Look in the material below for the line with "thumb ip: (213, 243)" and the line with "pinky tip: (396, 391)", then set down exactly those two lines and all lines between, nothing more.

DATA.

********

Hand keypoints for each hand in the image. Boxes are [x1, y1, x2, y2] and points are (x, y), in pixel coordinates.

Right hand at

********

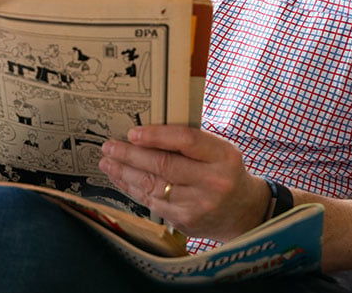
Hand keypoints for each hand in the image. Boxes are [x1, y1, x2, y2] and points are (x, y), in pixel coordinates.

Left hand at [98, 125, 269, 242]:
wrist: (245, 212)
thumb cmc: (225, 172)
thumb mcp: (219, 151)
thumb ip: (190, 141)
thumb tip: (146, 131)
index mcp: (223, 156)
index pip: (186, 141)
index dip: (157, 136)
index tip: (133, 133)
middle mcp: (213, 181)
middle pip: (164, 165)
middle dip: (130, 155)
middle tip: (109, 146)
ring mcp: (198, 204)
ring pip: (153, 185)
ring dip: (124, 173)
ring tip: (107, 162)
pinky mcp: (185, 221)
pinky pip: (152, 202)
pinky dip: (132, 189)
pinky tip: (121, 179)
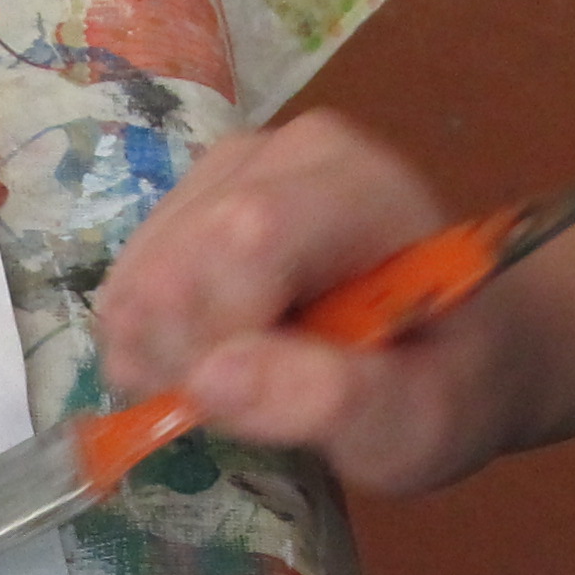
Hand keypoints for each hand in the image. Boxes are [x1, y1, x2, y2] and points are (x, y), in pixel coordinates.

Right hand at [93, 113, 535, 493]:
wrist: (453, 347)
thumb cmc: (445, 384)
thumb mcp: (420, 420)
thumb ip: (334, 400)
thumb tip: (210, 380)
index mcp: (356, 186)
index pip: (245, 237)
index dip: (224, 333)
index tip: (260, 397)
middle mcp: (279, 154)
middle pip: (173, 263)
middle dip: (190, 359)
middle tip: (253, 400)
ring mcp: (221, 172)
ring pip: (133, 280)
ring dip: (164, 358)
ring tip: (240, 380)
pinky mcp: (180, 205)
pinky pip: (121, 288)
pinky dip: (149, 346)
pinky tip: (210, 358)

********

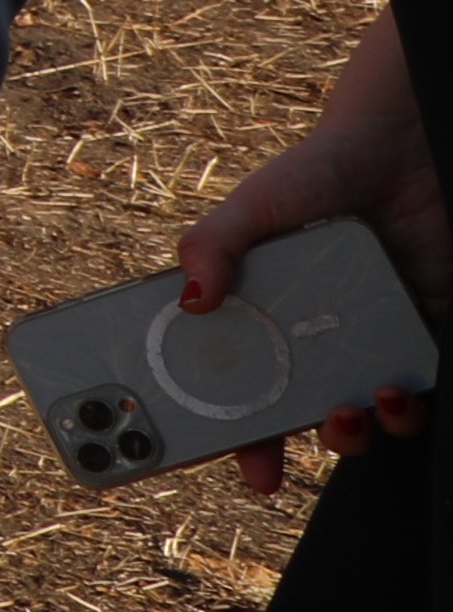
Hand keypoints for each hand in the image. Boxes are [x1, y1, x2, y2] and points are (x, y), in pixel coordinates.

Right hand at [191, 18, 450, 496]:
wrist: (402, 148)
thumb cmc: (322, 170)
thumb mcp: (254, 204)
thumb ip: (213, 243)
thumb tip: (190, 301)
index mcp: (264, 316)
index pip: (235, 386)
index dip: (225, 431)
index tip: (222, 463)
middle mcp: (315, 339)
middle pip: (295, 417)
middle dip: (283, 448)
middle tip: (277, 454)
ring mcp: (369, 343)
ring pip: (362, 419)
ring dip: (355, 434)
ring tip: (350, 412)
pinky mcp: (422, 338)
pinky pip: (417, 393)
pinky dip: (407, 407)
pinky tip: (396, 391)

********

WRITTEN RESPONSE.
thumb ip: (213, 243)
thumb tip: (190, 301)
index mcp: (264, 316)
index pip: (235, 386)
index dip: (225, 431)
index tip: (222, 463)
middle mcp: (315, 339)
middle pip: (295, 417)
middle dip: (283, 448)
middle tip: (277, 454)
ring mcp: (369, 343)
ring pip: (362, 419)
ring dip: (355, 434)
ring tip: (350, 412)
pinky mcp: (422, 338)
pinky pip: (417, 393)
pinky dip: (407, 407)
pinky tip: (396, 391)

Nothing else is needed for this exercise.